Interesting problem! This turned out to be more complex than I thought, but it seems to work.

Basic strategy is to first order the arrays smallest to largest (keeping track of what order they were in, so I can output the answers in the correct order).

I keep answers in the form of an array of indexes into this sorted array of input lists.

Now that the lists are sorted, I can store the first correct answer as array(0,1,2,...,n);

Then I recurse into a function for trying all values in the first slot there (the 0 above) by swapping it with other values in that answer array (all the ones that aren't too big for that slot). Since I've got it sorted by size, I can move any value to the right when I'm swapping, without worrying about it being to big for that right slot.

outputting each valid slot has some crazy indirection to undo all the sorting.

Sorry if this looks confusing. I didn't spend much time cleaning it up.

<?php
# $lists is an array of arrays
function noconfcombos($lists) {
    $lengths = array();
    foreach($lists as $list) {
        $lengths[] = count($list);
    }

    # find one solution (and make sure there is one)

Exercise: Duplicate the full PHP forum answer above, character for character.

Saved entries
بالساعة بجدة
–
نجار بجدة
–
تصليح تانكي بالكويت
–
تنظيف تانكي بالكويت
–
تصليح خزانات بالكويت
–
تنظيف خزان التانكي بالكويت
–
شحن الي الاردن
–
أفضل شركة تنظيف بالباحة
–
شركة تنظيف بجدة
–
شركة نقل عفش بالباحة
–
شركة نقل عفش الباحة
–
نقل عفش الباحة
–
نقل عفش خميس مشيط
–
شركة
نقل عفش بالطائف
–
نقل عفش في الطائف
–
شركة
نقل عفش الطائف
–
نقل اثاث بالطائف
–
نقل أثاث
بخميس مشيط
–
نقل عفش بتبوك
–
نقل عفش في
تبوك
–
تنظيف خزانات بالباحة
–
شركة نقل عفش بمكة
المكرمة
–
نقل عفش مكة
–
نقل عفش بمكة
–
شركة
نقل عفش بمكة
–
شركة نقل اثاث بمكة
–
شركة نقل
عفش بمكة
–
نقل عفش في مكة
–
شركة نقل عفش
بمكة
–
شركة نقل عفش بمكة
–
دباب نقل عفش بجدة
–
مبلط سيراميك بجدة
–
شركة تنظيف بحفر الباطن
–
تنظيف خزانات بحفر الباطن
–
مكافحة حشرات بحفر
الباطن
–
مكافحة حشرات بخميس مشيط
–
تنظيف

Worked solution:
Interesting problem! This turned out to be more complex than I thought, but it seems to work.

Basic strategy is to first order the arrays smallest to largest (keeping track of what order they were in, so I can output the answers in the correct order).

I keep answers in the form of an array of indexes into this sorted array of input lists.

Now that the lists are sorted, I can store the first correct answer as array(0,1,2,...,n);

Then I recurse into a function for trying all values in the first slot there (the 0 above) by swapping it with other values in that answer array (all the ones that aren't too big for that slot). Since I've got it sorted by size, I can move any value to the right when I'm swapping, without worrying about it being to big for that right slot.

outputting each valid slot has some crazy indirection to undo all the sorting.

Sorry if this looks confusing. I didn't spend much time cleaning it up.

<?php
# $lists is an array of arrays
function noconfcombos($lists) {
    $lengths = array();
    foreach($lists as $list) {
        $lengths[] = count($list);
    }

    # find one solution (and make sure there is one)